## STUDY MATERIAL
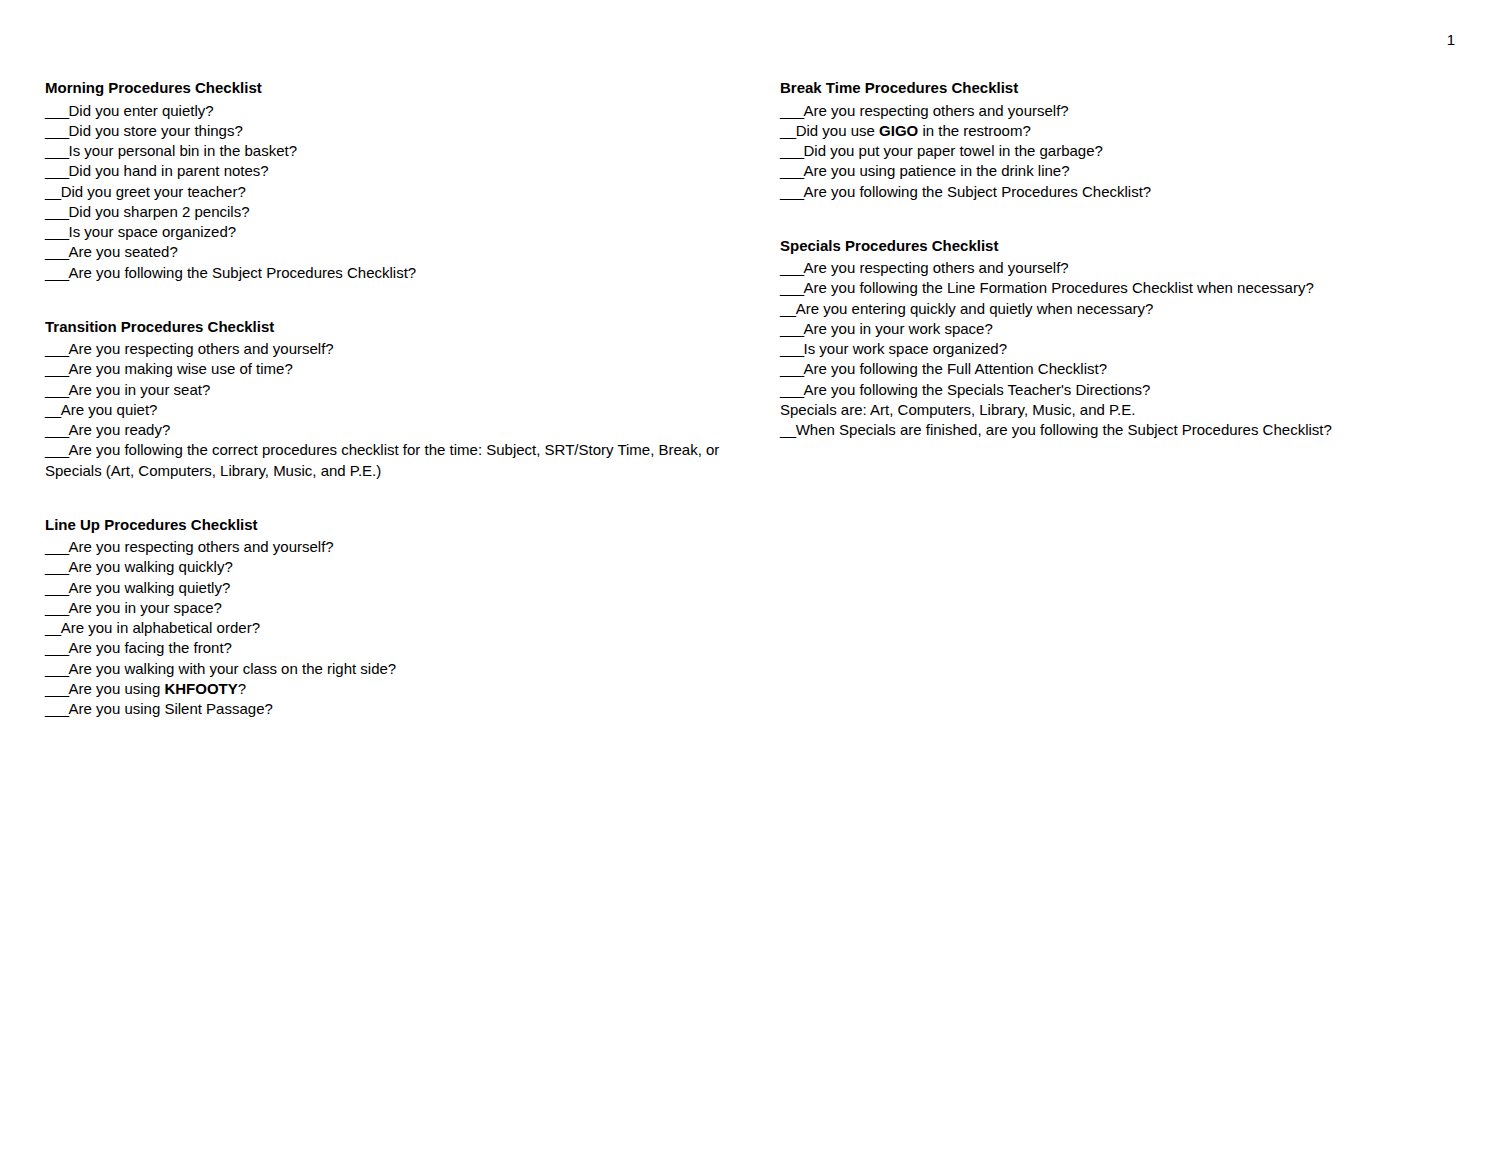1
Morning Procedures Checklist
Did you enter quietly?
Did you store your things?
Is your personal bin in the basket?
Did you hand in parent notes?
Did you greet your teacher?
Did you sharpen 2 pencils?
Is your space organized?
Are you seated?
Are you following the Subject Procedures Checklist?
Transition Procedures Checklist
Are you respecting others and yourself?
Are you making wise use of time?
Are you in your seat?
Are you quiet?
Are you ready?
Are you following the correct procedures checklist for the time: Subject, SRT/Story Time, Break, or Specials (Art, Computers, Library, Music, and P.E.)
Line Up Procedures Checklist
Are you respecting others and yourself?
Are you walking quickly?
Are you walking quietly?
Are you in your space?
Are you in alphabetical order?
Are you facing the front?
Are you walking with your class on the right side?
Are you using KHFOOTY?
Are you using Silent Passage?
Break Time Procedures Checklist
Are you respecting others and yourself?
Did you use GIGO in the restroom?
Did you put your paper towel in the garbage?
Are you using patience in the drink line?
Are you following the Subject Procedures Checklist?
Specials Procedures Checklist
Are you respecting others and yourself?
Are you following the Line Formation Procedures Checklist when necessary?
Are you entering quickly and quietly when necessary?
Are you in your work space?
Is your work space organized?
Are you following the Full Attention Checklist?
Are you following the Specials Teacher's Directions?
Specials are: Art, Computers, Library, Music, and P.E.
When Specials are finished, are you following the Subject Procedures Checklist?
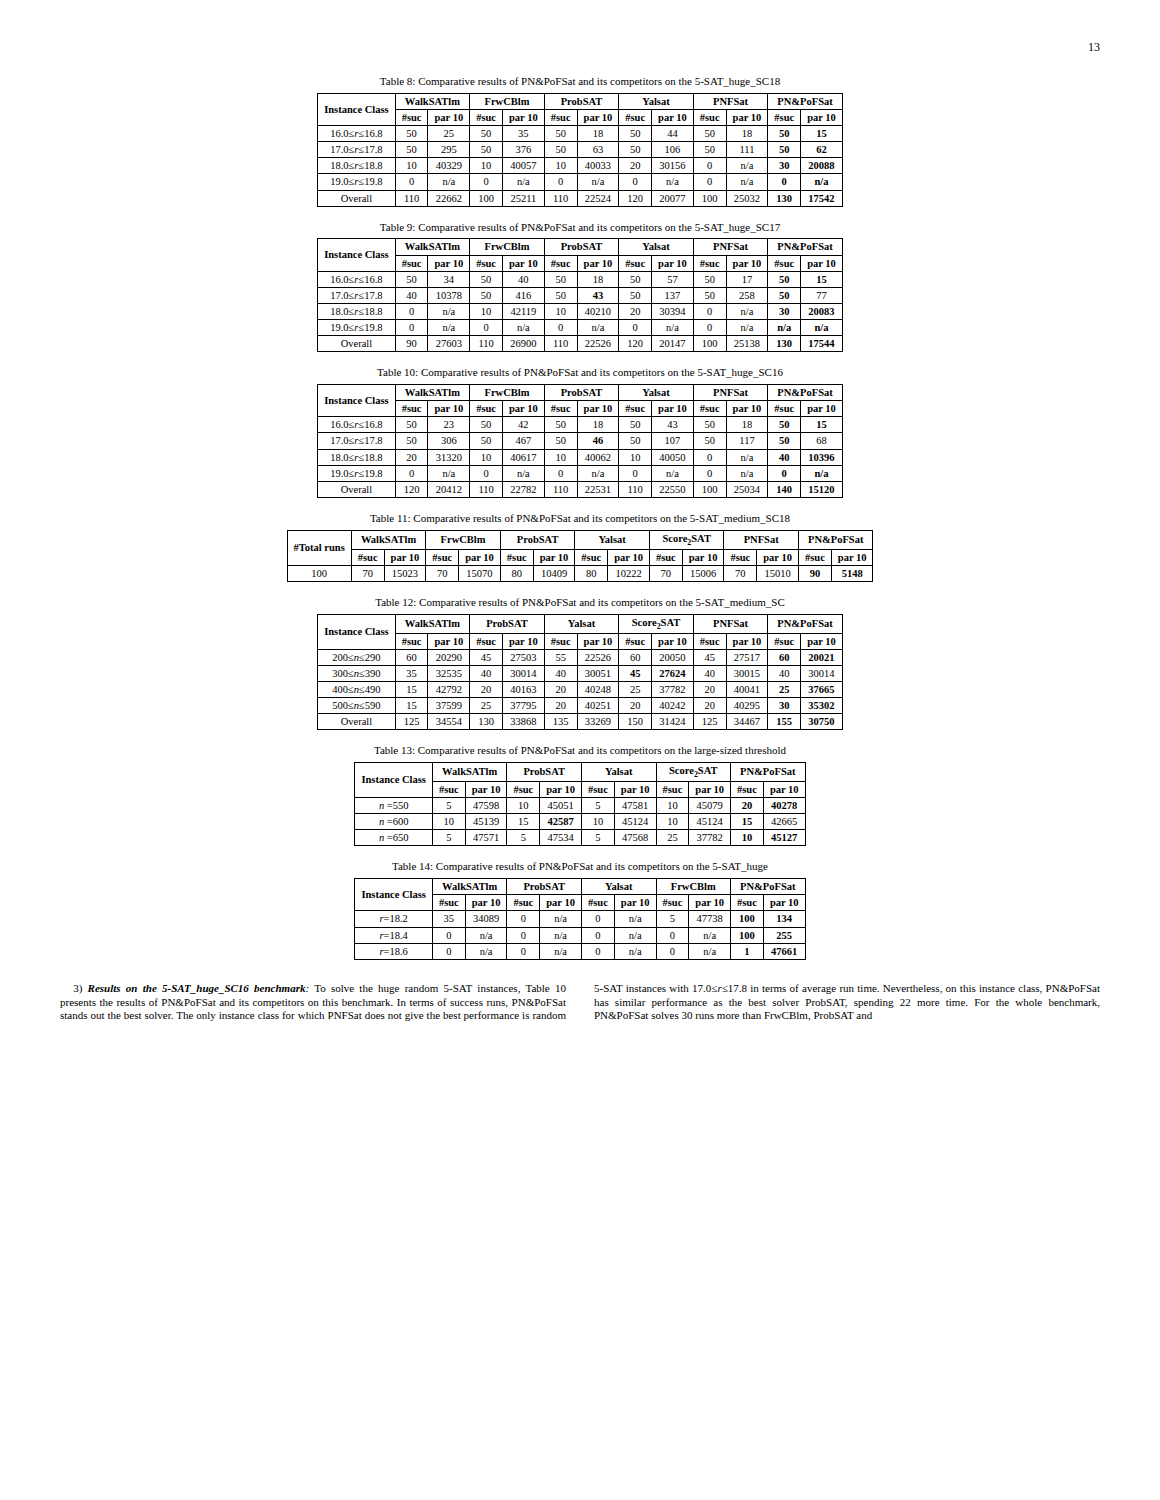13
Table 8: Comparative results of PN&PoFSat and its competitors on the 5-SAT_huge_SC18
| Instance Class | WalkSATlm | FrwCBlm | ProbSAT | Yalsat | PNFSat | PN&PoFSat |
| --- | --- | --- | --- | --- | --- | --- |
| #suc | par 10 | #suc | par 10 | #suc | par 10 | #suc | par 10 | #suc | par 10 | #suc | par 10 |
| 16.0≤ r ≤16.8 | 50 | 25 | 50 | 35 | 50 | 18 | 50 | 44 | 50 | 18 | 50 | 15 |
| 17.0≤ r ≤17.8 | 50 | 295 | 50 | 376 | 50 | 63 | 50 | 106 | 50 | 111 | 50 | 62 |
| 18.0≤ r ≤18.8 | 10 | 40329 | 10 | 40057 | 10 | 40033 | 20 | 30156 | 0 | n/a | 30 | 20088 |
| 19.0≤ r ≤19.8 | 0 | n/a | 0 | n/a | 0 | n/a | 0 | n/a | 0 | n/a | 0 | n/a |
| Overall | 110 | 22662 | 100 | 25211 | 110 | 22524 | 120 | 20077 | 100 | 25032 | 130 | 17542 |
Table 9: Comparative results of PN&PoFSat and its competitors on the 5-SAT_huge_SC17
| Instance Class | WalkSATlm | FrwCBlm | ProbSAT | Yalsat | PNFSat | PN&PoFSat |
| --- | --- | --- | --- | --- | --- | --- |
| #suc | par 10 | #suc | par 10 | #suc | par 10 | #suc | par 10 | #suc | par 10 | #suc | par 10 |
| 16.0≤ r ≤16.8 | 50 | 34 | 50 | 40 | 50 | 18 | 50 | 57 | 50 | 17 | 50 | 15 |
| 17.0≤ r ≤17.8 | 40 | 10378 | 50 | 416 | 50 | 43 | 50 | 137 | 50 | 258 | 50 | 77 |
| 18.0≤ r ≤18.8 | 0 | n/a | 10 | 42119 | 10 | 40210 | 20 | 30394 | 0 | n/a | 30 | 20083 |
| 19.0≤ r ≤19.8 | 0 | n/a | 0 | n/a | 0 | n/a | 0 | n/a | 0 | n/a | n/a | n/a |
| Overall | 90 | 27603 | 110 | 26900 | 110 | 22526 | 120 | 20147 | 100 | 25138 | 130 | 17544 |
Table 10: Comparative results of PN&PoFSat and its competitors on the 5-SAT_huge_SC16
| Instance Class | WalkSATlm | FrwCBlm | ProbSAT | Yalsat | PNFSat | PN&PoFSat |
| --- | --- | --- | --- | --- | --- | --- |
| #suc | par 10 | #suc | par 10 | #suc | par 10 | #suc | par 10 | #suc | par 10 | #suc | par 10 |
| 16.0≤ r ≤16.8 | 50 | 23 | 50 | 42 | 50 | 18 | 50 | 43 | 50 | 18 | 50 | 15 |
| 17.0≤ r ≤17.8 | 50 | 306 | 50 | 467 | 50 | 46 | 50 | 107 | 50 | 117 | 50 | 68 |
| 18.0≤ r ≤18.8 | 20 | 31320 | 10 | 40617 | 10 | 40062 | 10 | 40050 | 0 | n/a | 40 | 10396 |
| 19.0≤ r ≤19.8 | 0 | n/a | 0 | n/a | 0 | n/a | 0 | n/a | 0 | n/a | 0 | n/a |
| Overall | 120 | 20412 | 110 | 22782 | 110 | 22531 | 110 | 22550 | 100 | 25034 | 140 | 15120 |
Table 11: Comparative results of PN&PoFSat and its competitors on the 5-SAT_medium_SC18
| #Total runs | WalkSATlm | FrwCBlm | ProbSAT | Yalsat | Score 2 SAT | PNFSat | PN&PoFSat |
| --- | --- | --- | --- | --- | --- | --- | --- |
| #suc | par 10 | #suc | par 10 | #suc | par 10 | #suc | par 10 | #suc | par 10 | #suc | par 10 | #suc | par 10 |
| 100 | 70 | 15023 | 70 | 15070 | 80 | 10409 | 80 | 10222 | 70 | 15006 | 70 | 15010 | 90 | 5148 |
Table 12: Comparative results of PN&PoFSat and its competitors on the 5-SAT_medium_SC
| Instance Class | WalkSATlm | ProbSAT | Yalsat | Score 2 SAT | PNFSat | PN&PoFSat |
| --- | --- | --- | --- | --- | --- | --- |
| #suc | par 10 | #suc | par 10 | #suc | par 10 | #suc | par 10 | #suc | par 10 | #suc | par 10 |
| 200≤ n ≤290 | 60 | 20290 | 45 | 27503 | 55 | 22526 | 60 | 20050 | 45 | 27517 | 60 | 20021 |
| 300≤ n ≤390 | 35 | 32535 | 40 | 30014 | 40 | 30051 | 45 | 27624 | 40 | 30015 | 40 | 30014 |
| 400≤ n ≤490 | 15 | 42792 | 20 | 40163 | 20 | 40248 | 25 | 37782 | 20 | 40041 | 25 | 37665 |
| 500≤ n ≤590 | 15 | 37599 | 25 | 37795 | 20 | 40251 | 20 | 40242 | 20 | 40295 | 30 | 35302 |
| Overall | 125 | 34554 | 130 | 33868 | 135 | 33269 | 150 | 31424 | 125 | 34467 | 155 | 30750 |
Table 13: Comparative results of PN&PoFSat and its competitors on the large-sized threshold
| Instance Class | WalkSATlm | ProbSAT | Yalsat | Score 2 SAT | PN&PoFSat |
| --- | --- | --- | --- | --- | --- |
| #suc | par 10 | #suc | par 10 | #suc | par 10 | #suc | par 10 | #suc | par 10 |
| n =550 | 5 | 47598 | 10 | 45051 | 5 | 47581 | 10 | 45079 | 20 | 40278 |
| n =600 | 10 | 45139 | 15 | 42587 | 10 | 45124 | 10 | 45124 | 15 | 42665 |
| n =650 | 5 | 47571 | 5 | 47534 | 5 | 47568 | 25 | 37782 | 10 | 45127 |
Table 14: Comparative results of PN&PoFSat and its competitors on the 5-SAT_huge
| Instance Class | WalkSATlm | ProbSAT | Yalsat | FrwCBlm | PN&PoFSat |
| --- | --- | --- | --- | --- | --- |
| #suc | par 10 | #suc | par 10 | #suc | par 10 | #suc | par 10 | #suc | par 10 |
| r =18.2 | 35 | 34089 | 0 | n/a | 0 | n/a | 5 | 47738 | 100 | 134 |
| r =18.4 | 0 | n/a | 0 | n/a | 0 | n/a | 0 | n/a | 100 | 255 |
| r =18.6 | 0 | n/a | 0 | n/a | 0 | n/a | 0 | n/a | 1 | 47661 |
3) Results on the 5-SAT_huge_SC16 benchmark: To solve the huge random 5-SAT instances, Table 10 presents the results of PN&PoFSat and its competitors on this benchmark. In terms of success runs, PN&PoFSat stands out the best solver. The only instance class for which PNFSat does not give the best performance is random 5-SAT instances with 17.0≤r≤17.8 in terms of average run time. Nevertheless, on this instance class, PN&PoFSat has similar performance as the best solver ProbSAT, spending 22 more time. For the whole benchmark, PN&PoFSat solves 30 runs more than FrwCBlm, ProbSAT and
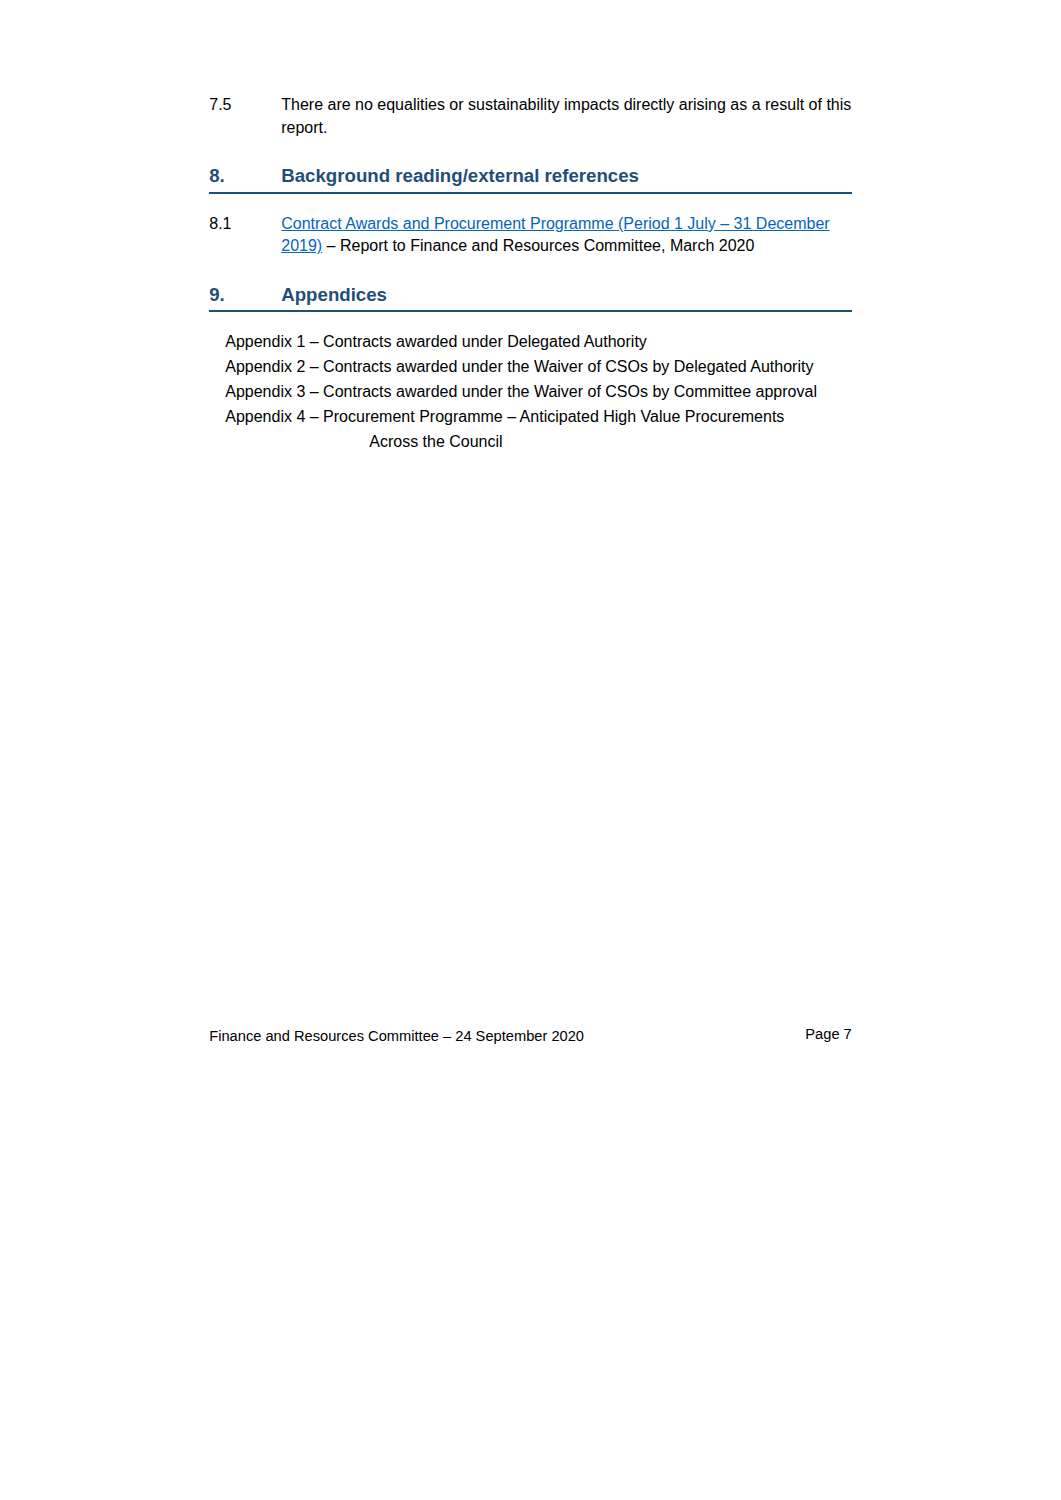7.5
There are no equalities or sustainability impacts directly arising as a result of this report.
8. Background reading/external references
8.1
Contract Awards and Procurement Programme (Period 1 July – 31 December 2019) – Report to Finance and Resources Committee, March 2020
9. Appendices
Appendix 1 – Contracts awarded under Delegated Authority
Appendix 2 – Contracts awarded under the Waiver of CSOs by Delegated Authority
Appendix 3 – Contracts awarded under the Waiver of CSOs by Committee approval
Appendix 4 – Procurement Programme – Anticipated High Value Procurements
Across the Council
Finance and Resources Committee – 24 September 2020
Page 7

## WHAT THIS TASK INVOLVES
Select the lines in this material that hold the word "ProbSAT", leaving none out.

## COMPLETED EXERCISE
| Instance Class | WalkSATlm | FrwCBlm | ProbSAT | Yalsat | PNFSat | PN&PoFSat |
| Instance Class | WalkSATlm | FrwCBlm | ProbSAT | Yalsat | PNFSat | PN&PoFSat |
| Instance Class | WalkSATlm | FrwCBlm | ProbSAT | Yalsat | PNFSat | PN&PoFSat |
| #Total runs | WalkSATlm | FrwCBlm | ProbSAT | Yalsat | Score 2 SAT | PNFSat | PN&PoFSat |
| Instance Class | WalkSATlm | ProbSAT | Yalsat | Score 2 SAT | PNFSat | PN&PoFSat |
| Instance Class | WalkSATlm | ProbSAT | Yalsat | Score 2 SAT | PN&PoFSat |
| Instance Class | WalkSATlm | ProbSAT | Yalsat | FrwCBlm | PN&PoFSat |
3) Results on the 5-SAT_huge_SC16 benchmark: To solve the huge random 5-SAT instances, Table 10 presents the results of PN&PoFSat and its competitors on this benchmark. In terms of success runs, PN&PoFSat stands out the best solver. The only instance class for which PNFSat does not give the best performance is random 5-SAT instances with 17.0≤r≤17.8 in terms of average run time. Nevertheless, on this instance class, PN&PoFSat has similar performance as the best solver ProbSAT, spending 22 more time. For the whole benchmark, PN&PoFSat solves 30 runs more than FrwCBlm, ProbSAT and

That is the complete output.